------ GIVEN PASSAGE ------
The first major benefit of using WAL is a
significantly reduced number of disk writes, because only the log
file needs to be flushed to disk at the time of transaction
commit, rather than every data file changed by the transaction.
In multiuser environments, commits of many transactions
may be accomplished with a single fsync
of
the log file. Furthermore, the log file is written sequentially,
and so the cost of syncing the log is much less than the cost of
flushing the data pages. This is especially true for servers
handling many small transactions touching different parts of the data
store.
Before WAL, it was not possible
for EnterpriseDB to be able to guarantee consistency in the case
of a crash. Any crash during writing, before WAL could result in:
index rows pointing to nonexistent table rows
index rows lost in split operations
totally corrupted table or index page content, because
of partially written data pages
Problems with indexes (problems 1 and 2) could possibly have been
fixed by additional fsync
calls, but it is
not obvious how to handle the last case without
WAL. WAL saves the entire data
page content in the log if that is required to ensure page
consistency for after-crash recovery.
Finally, WAL makes it possible to support on-line
backup and point-in-time recovery, as described in Section 36.3. By archiving the WAL data we can support
reverting to any time instant covered by the available WAL data:
we simply install a prior physical backup of the database, and
replay the WAL log just as far as the desired time. What's more,
the physical backup doesn't have to be an instantaneous snapshot
of the database state - if it is made over some period of time,
then replaying the WAL log for that period will fix any internal
inconsistencies.
------
WHAT IS EXPECTED -
Answer these questions using the passage on write-ahead logging.
1. At transaction commit under WAL, what has to be flushed to disk?
2. Of the crash problems listed for the period before WAL, which one was it not obvious how to handle without WAL?
3. To revert to a desired time instant, what is installed before the WAL log is replayed?
------ DATASET RECORDS ------
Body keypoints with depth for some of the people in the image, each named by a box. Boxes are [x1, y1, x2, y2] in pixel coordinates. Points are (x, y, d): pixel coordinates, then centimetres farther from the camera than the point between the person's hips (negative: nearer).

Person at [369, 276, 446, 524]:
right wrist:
------
------ DATASET RECORDS ------
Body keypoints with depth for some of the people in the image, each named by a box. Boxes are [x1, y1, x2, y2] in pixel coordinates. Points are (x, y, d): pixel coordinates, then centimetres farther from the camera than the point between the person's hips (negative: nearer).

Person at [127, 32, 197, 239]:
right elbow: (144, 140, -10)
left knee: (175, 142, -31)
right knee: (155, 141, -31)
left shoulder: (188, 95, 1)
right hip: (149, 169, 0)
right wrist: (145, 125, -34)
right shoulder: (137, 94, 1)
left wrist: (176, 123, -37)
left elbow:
------
SOLUTION TO THIS PROBLEM -
1. Only the log file.
2. Totally corrupted table or index page content caused by partially written data pages.
3. A prior physical backup of the database.